WHAT YOU WILL DO: Where does the word "thriller" occur in the data below? Copy each line that holds it.

PROVIDED RECORDS:
^^^^

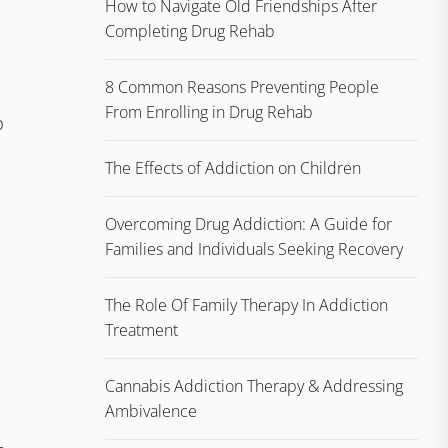
How to Navigate Old Friendships After
Completing Drug Rehab
8 Common Reasons Preventing People
From Enrolling in Drug Rehab
p
The Effects of Addiction on Children
Overcoming Drug Addiction: A Guide for
Families and Individuals Seeking Recovery
The Role Of Family Therapy In Addiction
Treatment
Cannabis Addiction Therapy & Addressing
Ambivalence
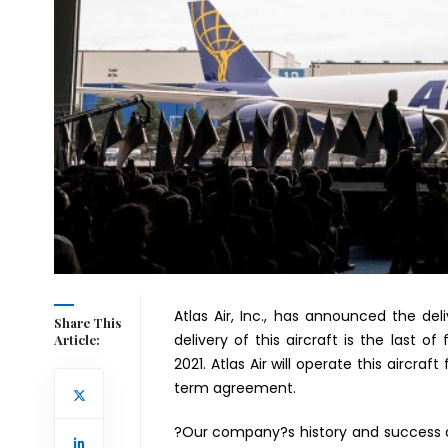
Atlas Air, Inc., has announced the de
Share This
delivery of this aircraft is the last 
Article:
2021. Atlas Air will operate this aircr
term agreement.
?Our company?s history and success ar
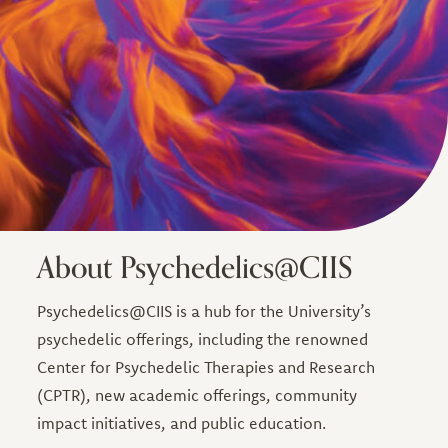
About Psychedelics@CIIS
Psychedelics@CIIS is a hub for the University’s
psychedelic offerings, including the renowned
Center for Psychedelic Therapies and Research
(CPTR), new academic offerings, community
impact initiatives, and public education.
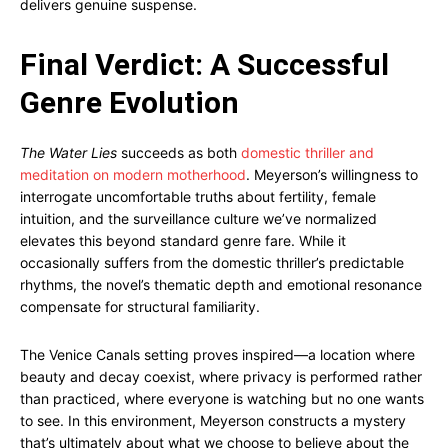
delivers genuine suspense.
Final Verdict: A Successful
Genre Evolution
The Water Lies
succeeds as both
domestic thriller and
meditation on modern motherhood
. Meyerson’s willingness to
interrogate uncomfortable truths about fertility, female
intuition, and the surveillance culture we’ve normalized
elevates this beyond standard genre fare. While it
occasionally suffers from the domestic thriller’s predictable
rhythms, the novel’s thematic depth and emotional resonance
compensate for structural familiarity.
The Venice Canals setting proves inspired—a location where
beauty and decay coexist, where privacy is performed rather
than practiced, where everyone is watching but no one wants
to see. In this environment, Meyerson constructs a mystery
that’s ultimately about what we choose to believe about the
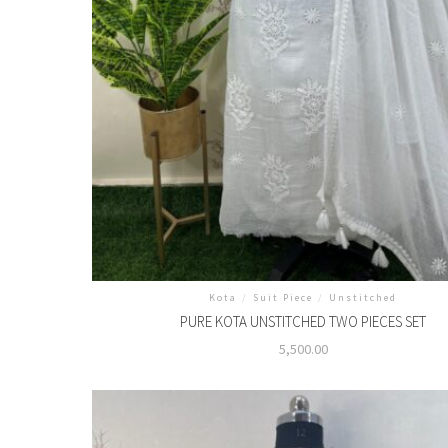
Kota
/
Suit Piece
/
Unstitched
PURE KOTA UNSTITCHED TWO PIECES SET
5,500.00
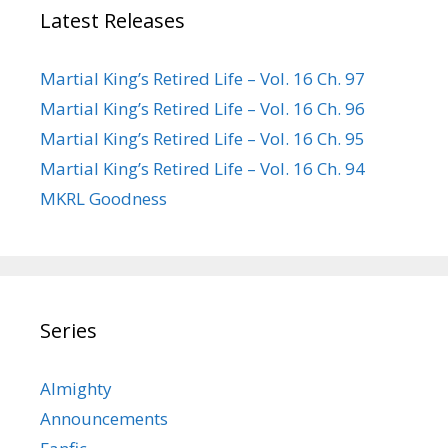
Latest Releases
Martial King’s Retired Life – Vol. 16 Ch. 97
Martial King’s Retired Life – Vol. 16 Ch. 96
Martial King’s Retired Life – Vol. 16 Ch. 95
Martial King’s Retired Life – Vol. 16 Ch. 94
MKRL Goodness
Series
Almighty
Announcements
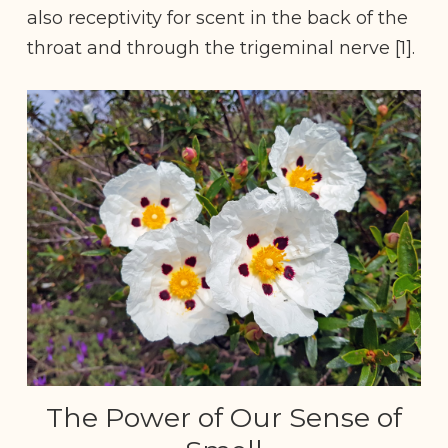
also receptivity for scent in the back of the
throat and through the trigeminal nerve [1].
The Power of Our Sense of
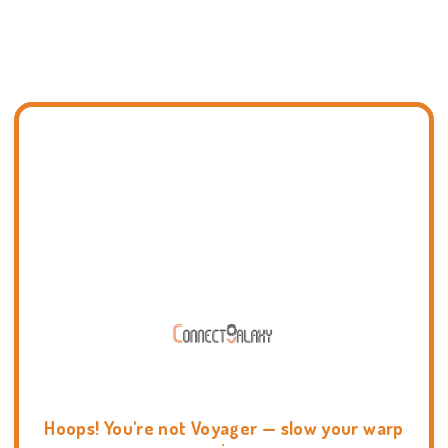
Hoops! You're not Voyager — slow your warp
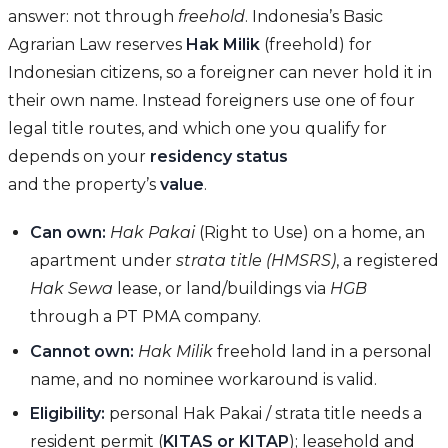
answer: not through
freehold
. Indonesia’s Basic
Agrarian Law reserves
Hak Milik
(freehold) for
Indonesian citizens, so a foreigner can never hold it in
their own name. Instead foreigners use one of four
legal title routes, and which one you qualify for
depends on your
residency status
and the property’s
value
.
Can own:
Hak Pakai
(Right to Use) on a home, an
apartment under
strata title (HMSRS)
, a registered
Hak Sewa
lease, or land/buildings via
HGB
through a PT PMA company.
Cannot own:
Hak Milik
freehold land in a personal
name, and no nominee workaround is valid.
Eligibility:
personal Hak Pakai / strata title needs a
resident permit (
KITAS or KITAP
); leasehold and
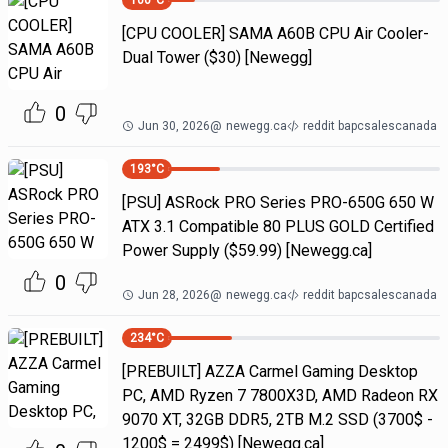
100
°C
[CPU COOLER] SAMA A60B CPU Air Cooler-
Dual Tower ($30) [Newegg]
0
Jun 30, 2026
@
newegg.ca
reddit bapcsalescanada
193
°C
[PSU] ASRock PRO Series PRO-650G 650 W
ATX 3.1 Compatible 80 PLUS GOLD Certified
Power Supply ($59.99) [Newegg.ca]
0
Jun 28, 2026
@
newegg.ca
reddit bapcsalescanada
234
°C
[PREBUILT] AZZA Carmel Gaming Desktop
PC, AMD Ryzen 7 7800X3D, AMD Radeon RX
9070 XT, 32GB DDR5, 2TB M.2 SSD (3700$ -
1200$ = 2499$) [Newegg.ca]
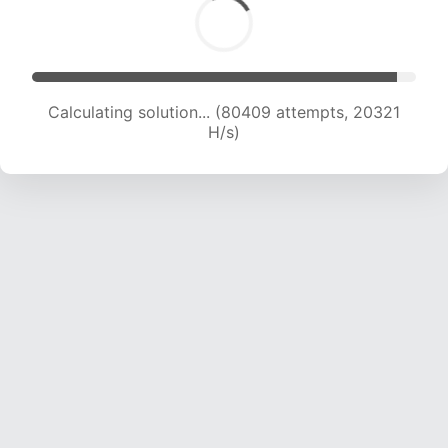
Calculating solution... (81725 attempts, 20139
H/s)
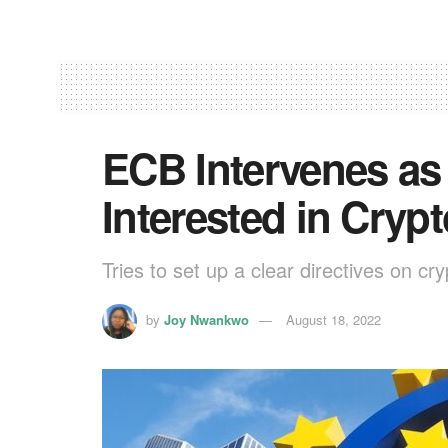
ECB Intervenes as
Interested in Cryp
Tries to set up a clear directives on cry
by
Joy Nwankwo
August 18, 2022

^^^^

RESPONSE BELOW:
domestic thriller and
occasionally suffers from the domestic thriller’s predictable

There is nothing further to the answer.